The European Commission’s own scientific advisers acknowledge this. They also point to evidence showing that snus is at least 90% less harmful than smoking, does not cause lung cancer and is not a risk factor in oral cancer. At the same time, they dismiss the idea that snus acts as a gateway to smoking. In short, the availability of a tobacco product with a far lower risk profile than cigarettes has enabled many Swedish smokers to switch, leading to a significant net improvement in health.

Current UK policy on snus favours the status quo, as it did when the last Labour government was in.
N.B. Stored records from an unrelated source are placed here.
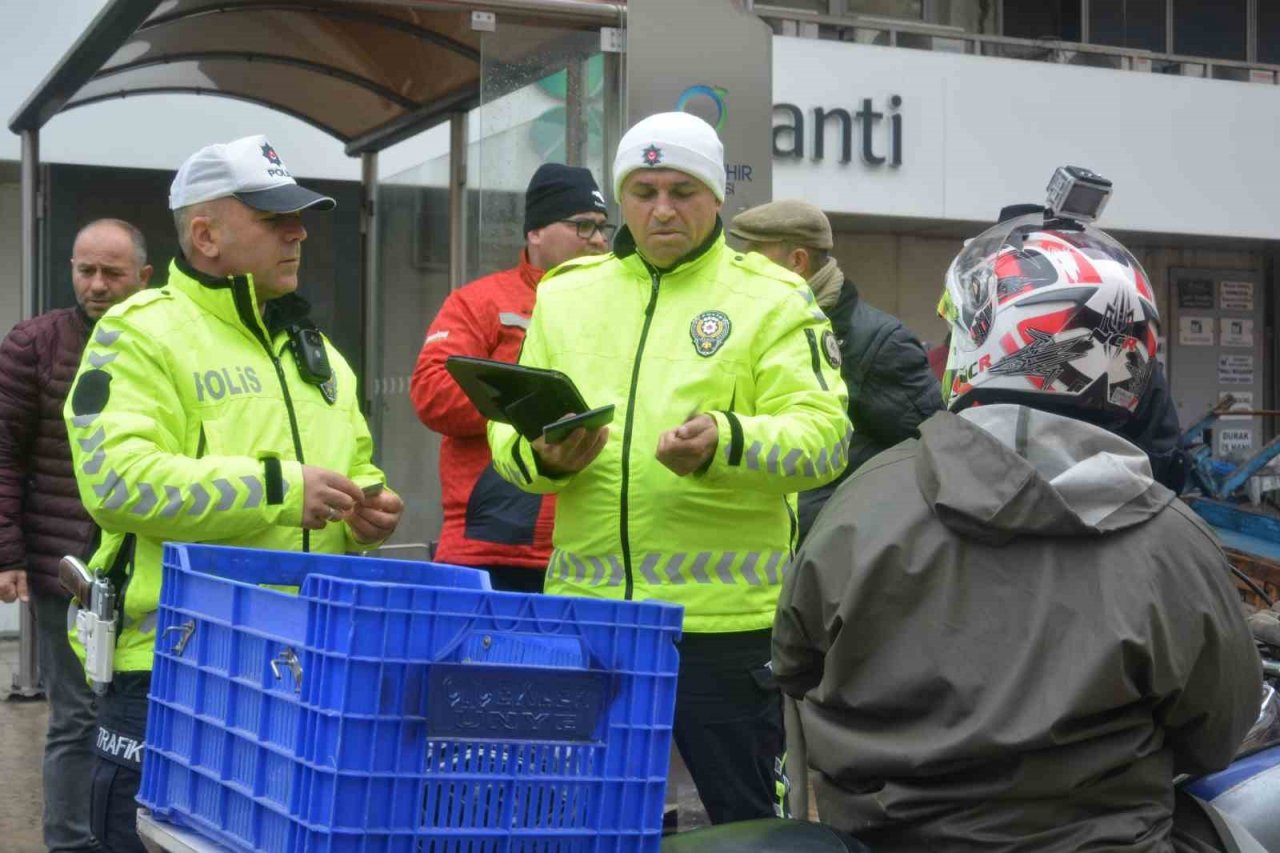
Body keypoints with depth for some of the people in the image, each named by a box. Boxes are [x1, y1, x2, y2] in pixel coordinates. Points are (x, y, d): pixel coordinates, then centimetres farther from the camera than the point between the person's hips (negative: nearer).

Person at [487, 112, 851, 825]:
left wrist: (725, 444, -27)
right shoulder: (567, 293, 14)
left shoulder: (771, 299, 2)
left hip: (725, 612, -3)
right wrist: (544, 456, -12)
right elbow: (508, 433, 12)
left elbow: (822, 433, -8)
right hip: (586, 606, 4)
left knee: (746, 817, 6)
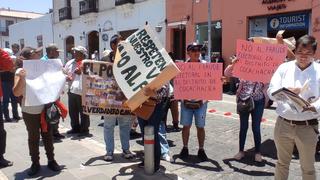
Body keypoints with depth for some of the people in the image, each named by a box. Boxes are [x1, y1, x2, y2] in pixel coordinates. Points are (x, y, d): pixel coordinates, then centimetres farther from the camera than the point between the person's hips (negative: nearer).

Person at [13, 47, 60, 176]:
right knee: (33, 138, 8)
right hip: (29, 112, -2)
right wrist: (22, 78, -29)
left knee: (47, 135, 11)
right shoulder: (21, 71, -7)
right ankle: (35, 163, 21)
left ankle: (51, 160, 23)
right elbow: (16, 93, -17)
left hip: (45, 109, 2)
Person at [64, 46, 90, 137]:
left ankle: (84, 130, 15)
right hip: (72, 91, 6)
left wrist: (81, 73, -21)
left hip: (83, 92, -5)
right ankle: (75, 128, 29)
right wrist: (66, 78, -3)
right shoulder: (70, 63, 11)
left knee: (83, 112, 3)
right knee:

If the Conservatives in Europe (both in the Parliament and the Council) can steer a reversal on the ban on snus through the European Parliament, this would allow the Cameron administration to make a stronger argument that reasoned negotiation with our European brethren is possible.

Moreover, there is a strong case to make that tobacco products and smokers’ health should be removed from Brussels altogether under the principle of subsidiarity as defined under Article 5 of the Treaty on European Union. If the Conservatives could successfully persuade the Brussels machine to drop legislation at European level on tobacco entirely, they would be able to make a much stronger case back home that a change in the balance of power at EU level is possible.

Finally, these measures specifically would allow Cameron to paint himself in a more libertarian, smoker-friendly light, something more of a man of the people, and to distance himself from the Notting Hill set. Win-win-win all round for Cameron and snus.